The Yoga of Rheumatoid Arthritis

By Sara Nash, Health Guide Wednesday, March 18, 2009

See the accompanying comic!

 

In the year before my diagnosis, I signed up to become certified in restorative yoga and to study yoga therapy. At the time, I had been teaching yoga for about two years and had become increasingly interested in the therapeutic benefits of yoga. I was even part of a team of teachers who taught yoga to women with cancer at a yoga center in New York City and on annual retreats around the country. During these workshops and retreats, I had watched yoga transform women’s lives and bodies as they struggled through chemo and surgeries, or celebrated another year of remission.


My focus then was on how I could become a better teacher and use yoga to help other people experiencing difficulties with their health. I finished the series of workshops in yoga therapy in April of 2007.  That August, I began experiencing my own health difficulties, first in the form of a swollen toe, which was quickly followed by full-blown rheumatoid arthritis symptoms all over. 


At first, not realizing that something was truly wrong with my body, I tried to keep up with my regular yoga practice, but the golf ball lodged in my toe joint made most standing poses difficult. I switched from taking advanced level classes to intermediate, and then to basics. But when my shoulders and wrists became too swollen and painful to move, the only class I could manage to get through was a restorative class, where most of the poses involved lying down, supported by props, blankets and pillows in order to promote constructive rest. Eventually, as I waited in medical limbo for test results to come back, I quit taking class at all.  It was just too hard, physically and emotionally.  Instead, as I waited to hear from my doctor, I decided to end each day in a restorative pose at home to help give me peace of mind, give my poor body a break and create a space for myself to confront my feelings about whatever it was that was happening to me.


After my diagnosis, the yoga stopped completely – both teaching and practicing – amid a hurricane of doctor appointments, tests and medications.
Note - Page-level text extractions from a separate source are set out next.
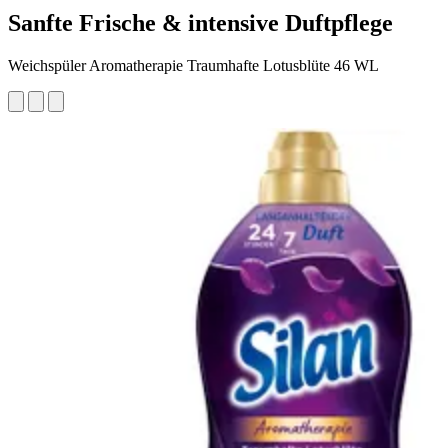
Sanfte Frische & intensive Duftpflege
Weichspüler Aromatherapie Traumhafte Lotusblüte 46 WL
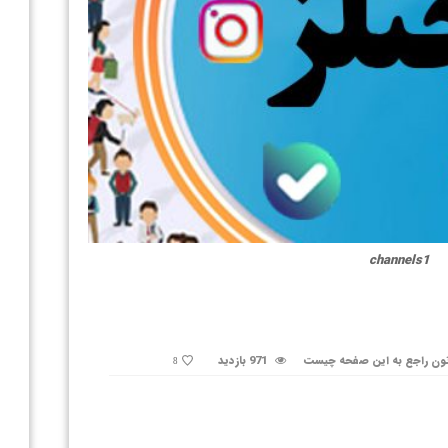
channels1
ون راجع به این صفحه چیست
971 بازدید
8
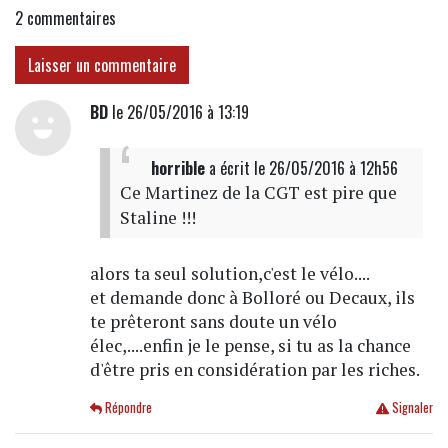
2
commentaires
Laisser un commentaire
BD
le 26/05/2016 à 13:19
horrible
a écrit
le 26/05/2016 à 12h56
Ce Martinez de la CGT est pire que
Staline !!!
alors ta seul solution,c'est le vélo....
et demande donc à Bolloré ou Decaux, ils
te prêteront sans doute un vélo
élec,....enfin je le pense, si tu as la chance
d'être pris en considération par les riches.
Répondre
Signaler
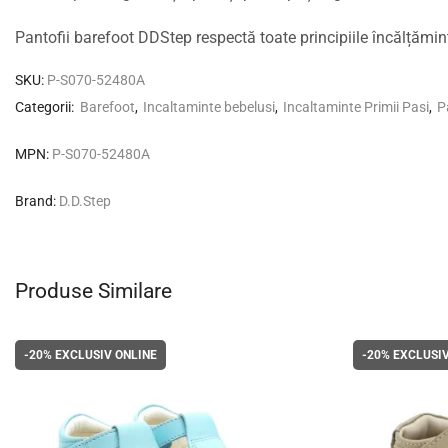
Pantofii barefoot DDStep respectă toate principiile încălțăminte
SKU:
P-S070-52480A
Categorii:
Barefoot
,
Incaltaminte bebelusi
,
Incaltaminte Primii Pasi
,
P
MPN:
P-S070-52480A
Brand:
D.D.Step
Produse Similare
-20%
EXCLUSIV ONLINE
-20%
EXCLUSIV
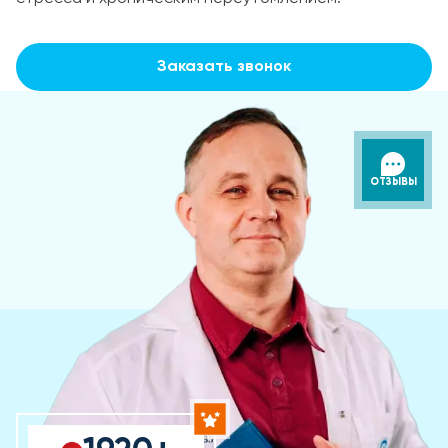
Заказать звонок
ОТЗЫВЫ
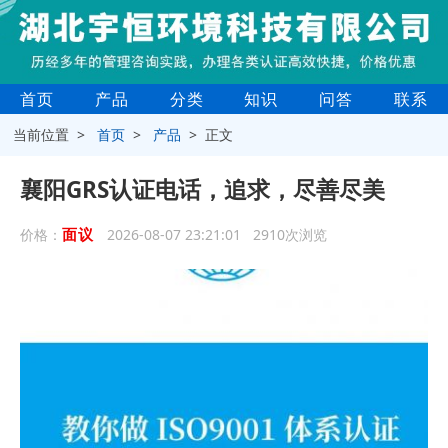
首页
产品
分类
知识
问答
联系
当前位置 >
首页
>
产品
> 正文
襄阳GRS认证电话，追求，尽善尽美
面议
价格：
2026-08-07 23:21:01 2910次浏览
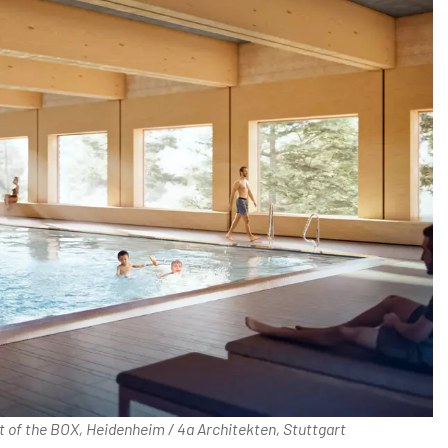
 of the BOX, Heidenheim / 4a Architekten, Stuttgart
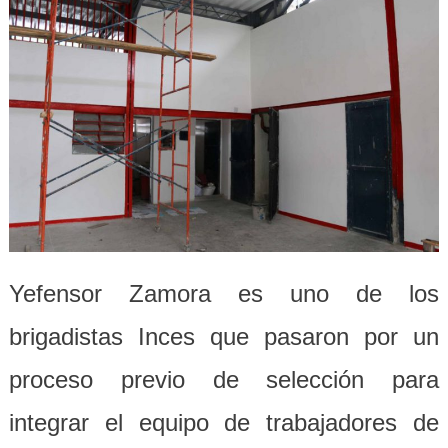
Yefensor Zamora es uno de los
brigadistas Inces que pasaron por un
proceso previo de selección para
integrar el equipo de trabajadores de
I no longer even had the energy to set myself up in a restorative pose at home, and I was so depressed and scared that the idea of laying quietly on my mat and contemplating all of the ugly shoes that were surely in my future had about as much appeal as cleaning my bathroom with my toothbrush. 


I stuffed my yoga mat in the back of my closet, figuring my yoga days were probably over – or at least over in the way I had known them.


It stayed that way for a long time.  Then, my meds started working.  With the Enbrel in my system making my joints normal-sized and mobile again, I decided to pull my mat back out and see what I could manage to do.  And that is when I realized just how lucky I was that I had all of this yoga know-how on ways to modify and adapt different poses to meet different needs.  What a godsend those workshops in restorative yoga and yoga therapy had been! Fate is funny like that.